Que l’on soit d’accord ou pas, quand on fête ses 100 ans, les personnes autour de soi saluent au moins la longévité et le parcours effectué. Une petite pensée donc, pour le discret, mais toujours présent syndicat d’inspiration chrétienne la CFTC. Au milieu de toutes les turbulences, il reste le cinquième syndicat représentatif après la CFDT, la CGT, FO et la CFE-CGC, il revendique 140 000 adhérents. A l’issue des élections professionnelles dans le public (2018) et le privé (2017), il a réussi à se maintenir dans le groupe des syndicats représentatifs, avec 9,48 % des suffrages.

Cependant, l’érosion générale des syndicats le touche évidemment.
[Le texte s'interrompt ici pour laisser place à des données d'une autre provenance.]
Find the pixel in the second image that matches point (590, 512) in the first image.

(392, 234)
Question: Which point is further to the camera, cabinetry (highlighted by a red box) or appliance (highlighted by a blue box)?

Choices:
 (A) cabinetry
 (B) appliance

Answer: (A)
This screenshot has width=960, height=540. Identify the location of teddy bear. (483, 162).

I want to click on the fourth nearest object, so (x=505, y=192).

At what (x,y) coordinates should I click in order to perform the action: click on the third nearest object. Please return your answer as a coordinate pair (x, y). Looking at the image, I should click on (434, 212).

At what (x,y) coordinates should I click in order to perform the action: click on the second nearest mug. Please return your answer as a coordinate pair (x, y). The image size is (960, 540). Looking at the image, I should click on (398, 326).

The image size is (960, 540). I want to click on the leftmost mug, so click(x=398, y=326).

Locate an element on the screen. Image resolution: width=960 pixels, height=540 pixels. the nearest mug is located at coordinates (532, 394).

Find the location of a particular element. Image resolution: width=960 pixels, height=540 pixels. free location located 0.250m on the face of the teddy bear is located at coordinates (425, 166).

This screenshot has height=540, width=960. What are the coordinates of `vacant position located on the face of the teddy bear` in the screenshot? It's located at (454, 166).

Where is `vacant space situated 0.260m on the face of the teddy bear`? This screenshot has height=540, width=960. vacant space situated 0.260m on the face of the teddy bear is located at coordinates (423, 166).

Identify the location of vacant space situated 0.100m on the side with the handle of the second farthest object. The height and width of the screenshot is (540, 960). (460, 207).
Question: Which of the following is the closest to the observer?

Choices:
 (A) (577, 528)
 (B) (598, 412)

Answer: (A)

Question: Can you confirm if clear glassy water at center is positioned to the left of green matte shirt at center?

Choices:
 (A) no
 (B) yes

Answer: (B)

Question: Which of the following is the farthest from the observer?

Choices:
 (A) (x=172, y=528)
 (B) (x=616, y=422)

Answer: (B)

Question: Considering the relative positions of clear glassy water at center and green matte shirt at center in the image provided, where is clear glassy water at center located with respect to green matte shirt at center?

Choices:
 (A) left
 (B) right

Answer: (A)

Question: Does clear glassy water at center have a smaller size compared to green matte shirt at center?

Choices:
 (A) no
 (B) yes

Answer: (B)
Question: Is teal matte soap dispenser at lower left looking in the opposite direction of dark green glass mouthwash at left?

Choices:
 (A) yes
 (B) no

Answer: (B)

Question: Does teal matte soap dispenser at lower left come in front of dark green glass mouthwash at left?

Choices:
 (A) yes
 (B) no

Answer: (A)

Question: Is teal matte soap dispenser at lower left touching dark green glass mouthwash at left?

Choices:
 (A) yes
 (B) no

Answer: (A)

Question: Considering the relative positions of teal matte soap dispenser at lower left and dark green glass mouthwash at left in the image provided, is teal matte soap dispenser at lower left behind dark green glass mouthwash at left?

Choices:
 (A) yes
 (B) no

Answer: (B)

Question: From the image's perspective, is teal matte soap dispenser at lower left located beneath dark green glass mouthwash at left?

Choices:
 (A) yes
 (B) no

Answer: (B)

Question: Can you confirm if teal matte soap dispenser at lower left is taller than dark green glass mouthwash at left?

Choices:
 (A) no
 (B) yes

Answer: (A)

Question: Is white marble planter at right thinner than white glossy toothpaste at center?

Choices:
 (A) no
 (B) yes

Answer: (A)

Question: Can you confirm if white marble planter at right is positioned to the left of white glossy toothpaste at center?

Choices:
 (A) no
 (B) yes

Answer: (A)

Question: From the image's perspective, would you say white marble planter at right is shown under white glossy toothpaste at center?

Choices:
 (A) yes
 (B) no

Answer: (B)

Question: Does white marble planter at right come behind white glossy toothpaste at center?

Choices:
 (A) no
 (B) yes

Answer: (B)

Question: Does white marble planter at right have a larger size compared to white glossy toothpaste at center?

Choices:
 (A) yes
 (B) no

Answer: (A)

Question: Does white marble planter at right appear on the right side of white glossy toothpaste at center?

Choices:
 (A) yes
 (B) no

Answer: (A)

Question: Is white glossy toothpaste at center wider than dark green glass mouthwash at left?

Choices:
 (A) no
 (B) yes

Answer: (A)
Il a déjà vu son impact battu en brèche en 1964, année du départ d’une large partie d’adhérents, partisans d’une déconfessionnalisation, qui vont créer la CFDT. Cependant, la “morale sociale chrétienne” inscrite dans les statuts de la CFTC, avec ses valeurs d’humanisme, de dignité de la personne et du bien commun”, pourraient redevenir “une boussole” pour son nouveau président M. Chabanier.

En attendant, on ne peut pas faire comme si rien ne change, et comme tous les syndicats, il faut se mettre à la page. Il faut donc évoquer le positionnement de la centrale d’inspiration sociale chrétienne face à la révolution numérique, au changement climatique, à la mutation du statut des travailleurs tout au long de la carrière, et de manière plus urgente, la négociation concernant la réforme des retraites.

A tout cela, il ne faut pas oublier, l’indispensable rajeunissement et la féminisation des équipes dirigeantes, car le bureau confédéral de 14 membres comprenait seulement 3 femmes et le Conseil confédéral de 50 membres, 10 femmes. Une résolution sera proposée au vote à Marseille pour inciter aux candidatures féminines.

La CFTC fête son centenaire, il est né le 1er novembre 1919 de la fusion de 321 organisations de salariés chrétiens. C’est la plus ancienne centrale avec son compagnon de certaines luttes, son partenaire de négociations et ennemi de pensée la CGT, fondée de son côté en 1895.

Ces deux-là, sont face à un formidable tournant de leur histoire, ils ne sont plus interdits, combattus, mais tout simplement à la reconquête de leur légitimité et de leur raison d’être. Cela mériterait peut-être, un plus de cohésion et de fraternité syndicale, car les échecs partiels de certains mouvements pourraient remettre au goût du jour un certain savoir-faire acquis depuis 100 ans, pas seulement en matière de lutte, mais de vraies raisons d’agir.